Last fall, Sabates suddenly fell ill and had been missing in the garage until last weekend at Richmond International Raceway. To this day, Sabates says the doctors still aren’t sure exactly why he became sick or what caused it – “I don’t have cancer or anything” – but for some reason, both of his lungs failed.
For three months, Sabates was in the hospital, and for nearly 30 of those days he was in a coma. Talladega was just the second race he’s been to since getting back on his feet. When approached by two reporters before the GEICO 500, Sabates said he’s doing OK but runs out of breath easily.
“It was just both of my lungs failed, and I ended up with double pneumonia, then I developed a blood disorder,” Sabates said.
“My lungs are covered with a film and the best way to describe it is if you take a piece of cellophane and put it over your lungs and punch little holes in it, and that’s all the capacity that I got. Those little holes. So, I have a hard time breathing, but I’m getting used to it, and when I get tired I stop.”
Not only did Sabates miss the last portion of the 2016 NASCAR season, he also lost that part of his life. Asked what was going through his mind during his time away from racing, Sabates said he does not remember much of anything that has to do with his hospitalization.

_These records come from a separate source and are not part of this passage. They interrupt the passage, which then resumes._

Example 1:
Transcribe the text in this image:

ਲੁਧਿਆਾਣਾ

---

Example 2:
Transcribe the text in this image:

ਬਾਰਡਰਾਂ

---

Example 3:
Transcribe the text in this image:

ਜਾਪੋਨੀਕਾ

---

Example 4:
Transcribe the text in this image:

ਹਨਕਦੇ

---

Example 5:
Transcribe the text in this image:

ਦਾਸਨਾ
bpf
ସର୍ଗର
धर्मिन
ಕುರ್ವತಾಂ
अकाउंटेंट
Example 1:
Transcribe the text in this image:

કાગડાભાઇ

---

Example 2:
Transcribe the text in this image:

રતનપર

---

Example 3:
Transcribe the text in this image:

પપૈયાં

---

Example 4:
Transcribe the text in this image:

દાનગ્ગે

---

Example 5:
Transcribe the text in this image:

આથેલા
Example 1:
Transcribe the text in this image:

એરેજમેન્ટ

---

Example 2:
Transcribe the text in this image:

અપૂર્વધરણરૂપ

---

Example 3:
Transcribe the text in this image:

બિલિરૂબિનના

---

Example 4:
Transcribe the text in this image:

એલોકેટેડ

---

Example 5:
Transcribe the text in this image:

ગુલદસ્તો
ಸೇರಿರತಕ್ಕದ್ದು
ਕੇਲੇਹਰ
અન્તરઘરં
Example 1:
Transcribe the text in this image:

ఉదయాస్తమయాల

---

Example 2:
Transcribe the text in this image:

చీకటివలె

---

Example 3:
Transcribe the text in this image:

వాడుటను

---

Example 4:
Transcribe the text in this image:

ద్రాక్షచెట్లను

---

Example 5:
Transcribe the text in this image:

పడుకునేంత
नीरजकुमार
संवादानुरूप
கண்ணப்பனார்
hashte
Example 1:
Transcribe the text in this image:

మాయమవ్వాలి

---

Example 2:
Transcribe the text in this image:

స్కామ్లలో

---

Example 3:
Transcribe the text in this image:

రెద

“I remember coming out of the coma because I saw people around,” Sabates said. “Brian France and Mike Helton and Chip [Ganassi] came down to see me after I woke up, but I don’t remember talking to them. They say I did, but I don’t remember. Then I was in the intensive care for 30 days after that and I don’t remember being there at all, don’t remember anything.

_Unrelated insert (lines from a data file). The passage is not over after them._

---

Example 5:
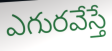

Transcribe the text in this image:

ఎగురవేస్తే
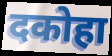
दकोहा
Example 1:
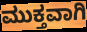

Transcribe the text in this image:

ಮುಕ್ತವಾಗಿ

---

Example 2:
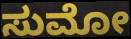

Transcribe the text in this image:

ಸುಮೋ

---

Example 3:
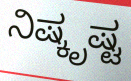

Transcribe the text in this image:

ನಿಷ್ಕೃಷ್ಟ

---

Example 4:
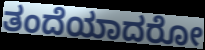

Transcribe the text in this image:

ತಂದೆಯಾದರೋ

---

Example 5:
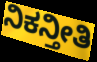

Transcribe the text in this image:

ನಿಕನ್ತೀತಿ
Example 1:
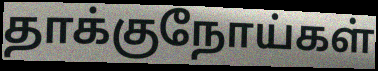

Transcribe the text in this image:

தாக்குநோய்கள்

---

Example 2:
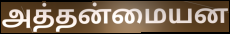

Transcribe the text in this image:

அத்தன்மையன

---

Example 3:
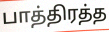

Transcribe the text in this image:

பாத்திரத்த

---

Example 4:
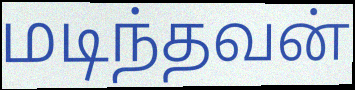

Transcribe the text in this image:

மடிந்தவன்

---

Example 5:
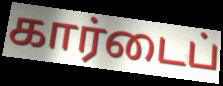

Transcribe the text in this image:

கார்டைப்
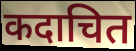
कदाचित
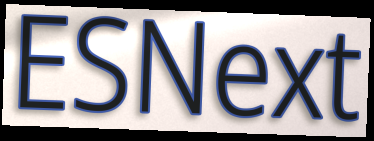
ESNext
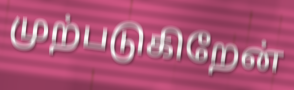
முற்படுகிறேன்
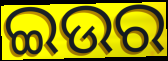
ଇଉର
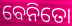
ବେନିତୋ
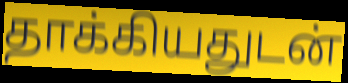
தாக்கியதுடன்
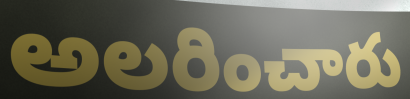
అలరించారు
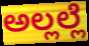
ಅಲ್ಲಲ್ಲೆ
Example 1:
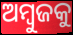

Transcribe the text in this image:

ଅମ୍ବୁଜକୁ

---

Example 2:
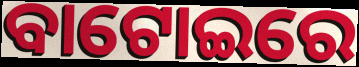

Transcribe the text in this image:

ବାଟୋଇରେ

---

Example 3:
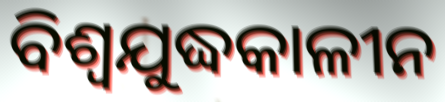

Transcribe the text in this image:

ବିଶ୍ୱଯୁଦ୍ଧକାଳୀନ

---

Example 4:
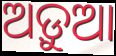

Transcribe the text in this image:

ଅଡ଼ୁଆ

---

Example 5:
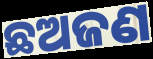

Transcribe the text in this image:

ଛଅଜଣ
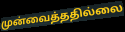
முன்வைத்ததில்லை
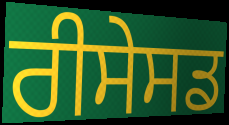
ਰੀਸੇਸਡ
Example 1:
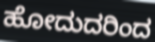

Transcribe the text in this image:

ಹೋದುದರಿಂದ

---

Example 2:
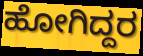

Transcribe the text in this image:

ಹೋಗಿದ್ದರ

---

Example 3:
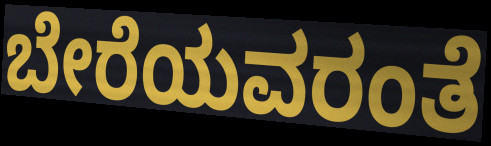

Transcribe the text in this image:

ಬೇರೆಯವರಂತೆ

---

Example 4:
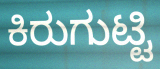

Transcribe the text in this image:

ಕಿರುಗುಟ್ಟಿ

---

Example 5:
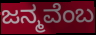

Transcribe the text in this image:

ಜನ್ಮವೆಂಬ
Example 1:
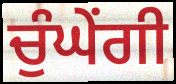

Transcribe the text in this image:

ਚੁੰਘੇਂਗੀ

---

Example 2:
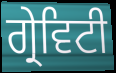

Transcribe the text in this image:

ਗ੍ਰੇਵਿਟੀ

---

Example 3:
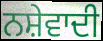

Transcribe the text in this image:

ਨਸ਼ੇਵਾਦੀ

“Next thing I remember when I woke up one morning I was in the rehab hospital, I had broken my leg, to begin with, so that’s what started the whole thing, and when I woke up I had atrophy. I had no movement in my arms or my legs, so I had to learn to walk again and learn to write again. I have a difficult time writing now; I can hardly read my handwriting because my muscles got so weak and the fact that I couldn’t be taking a lot of medication. But I’m 71 years old; I’m still kicking around.”

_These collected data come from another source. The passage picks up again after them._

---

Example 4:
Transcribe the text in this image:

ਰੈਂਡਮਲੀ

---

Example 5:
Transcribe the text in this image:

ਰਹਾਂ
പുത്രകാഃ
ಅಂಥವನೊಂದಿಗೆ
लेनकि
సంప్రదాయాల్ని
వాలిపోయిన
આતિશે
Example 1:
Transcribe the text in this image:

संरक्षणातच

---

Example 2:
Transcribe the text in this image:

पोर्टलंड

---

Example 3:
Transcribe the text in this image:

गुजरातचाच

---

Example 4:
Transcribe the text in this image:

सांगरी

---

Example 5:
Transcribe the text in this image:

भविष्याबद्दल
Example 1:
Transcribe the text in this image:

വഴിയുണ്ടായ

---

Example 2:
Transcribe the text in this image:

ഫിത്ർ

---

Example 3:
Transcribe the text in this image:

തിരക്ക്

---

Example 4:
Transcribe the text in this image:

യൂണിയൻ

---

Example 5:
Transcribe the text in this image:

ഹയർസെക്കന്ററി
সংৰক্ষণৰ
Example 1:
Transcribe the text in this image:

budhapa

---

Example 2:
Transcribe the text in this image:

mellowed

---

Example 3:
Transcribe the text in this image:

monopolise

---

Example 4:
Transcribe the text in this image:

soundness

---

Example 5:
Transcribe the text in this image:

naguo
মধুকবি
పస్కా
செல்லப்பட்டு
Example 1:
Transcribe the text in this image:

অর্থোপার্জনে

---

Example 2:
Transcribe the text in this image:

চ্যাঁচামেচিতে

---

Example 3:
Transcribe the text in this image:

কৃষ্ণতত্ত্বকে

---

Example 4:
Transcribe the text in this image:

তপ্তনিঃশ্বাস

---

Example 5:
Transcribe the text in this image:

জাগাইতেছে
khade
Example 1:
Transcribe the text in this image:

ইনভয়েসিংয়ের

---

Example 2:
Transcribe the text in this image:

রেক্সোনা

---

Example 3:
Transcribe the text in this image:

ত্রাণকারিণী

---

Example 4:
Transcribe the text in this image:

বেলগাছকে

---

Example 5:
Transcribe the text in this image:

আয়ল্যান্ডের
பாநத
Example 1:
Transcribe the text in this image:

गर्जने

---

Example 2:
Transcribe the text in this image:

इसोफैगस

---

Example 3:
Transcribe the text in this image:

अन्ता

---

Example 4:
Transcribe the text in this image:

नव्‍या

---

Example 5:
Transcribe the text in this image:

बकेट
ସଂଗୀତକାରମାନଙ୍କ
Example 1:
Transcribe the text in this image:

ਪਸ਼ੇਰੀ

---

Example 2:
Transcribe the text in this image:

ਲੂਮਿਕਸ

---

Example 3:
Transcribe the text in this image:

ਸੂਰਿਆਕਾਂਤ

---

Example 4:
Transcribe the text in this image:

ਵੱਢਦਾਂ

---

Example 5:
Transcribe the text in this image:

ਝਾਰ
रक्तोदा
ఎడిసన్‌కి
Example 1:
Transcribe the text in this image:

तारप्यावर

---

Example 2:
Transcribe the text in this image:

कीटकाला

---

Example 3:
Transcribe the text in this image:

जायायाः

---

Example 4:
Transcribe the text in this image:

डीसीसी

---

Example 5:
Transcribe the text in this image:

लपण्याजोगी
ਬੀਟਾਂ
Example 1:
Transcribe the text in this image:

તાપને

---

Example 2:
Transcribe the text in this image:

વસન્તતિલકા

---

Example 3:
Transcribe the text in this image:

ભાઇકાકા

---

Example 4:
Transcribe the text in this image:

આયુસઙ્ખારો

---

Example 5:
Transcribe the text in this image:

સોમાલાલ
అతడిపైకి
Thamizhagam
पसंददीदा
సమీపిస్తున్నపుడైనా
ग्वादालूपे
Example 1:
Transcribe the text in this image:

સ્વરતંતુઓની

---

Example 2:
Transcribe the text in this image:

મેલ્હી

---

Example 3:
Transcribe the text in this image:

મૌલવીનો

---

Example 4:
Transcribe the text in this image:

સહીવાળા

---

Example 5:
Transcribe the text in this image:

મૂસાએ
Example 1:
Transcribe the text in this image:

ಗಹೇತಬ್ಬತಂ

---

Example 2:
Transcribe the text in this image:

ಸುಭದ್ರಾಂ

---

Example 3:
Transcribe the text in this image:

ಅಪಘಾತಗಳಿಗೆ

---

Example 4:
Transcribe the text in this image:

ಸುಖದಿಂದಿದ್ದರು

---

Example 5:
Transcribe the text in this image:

In typical Sabates fashion, he looked back on his illness with a sense of humor.
“I remember waking up the day after the election (last November), and I asked the nurse, did they have the election yet?” Sabates recalled. “She goes, ‘Yes, and you were watching the results all night long.’ I don’t remember. She said I never went to sleep watching the results.
“I didn’t remember that. And when she told me [Donald] Trump won, I go, ‘Really?’ That’s all I could say. Really? Because when I got sick Hillary [Clinton] was so far ahead at the time. Really? They put a sign over the TV, ‘Trump won,’ because I didn’t want to believe them.”
Now that he’s back, Sabates has a simple thing he wants to see from Kyle Larson and Jamie McMurray, who are first and sixth in the point standings, going forward.
“Keep running the way we’re running,” he said.
Sabates plans on being business as usual, too. With Richmond and Talladega in the rearview, Sabates said he would be at his typical 10 to 12 races throughout the rest of the year.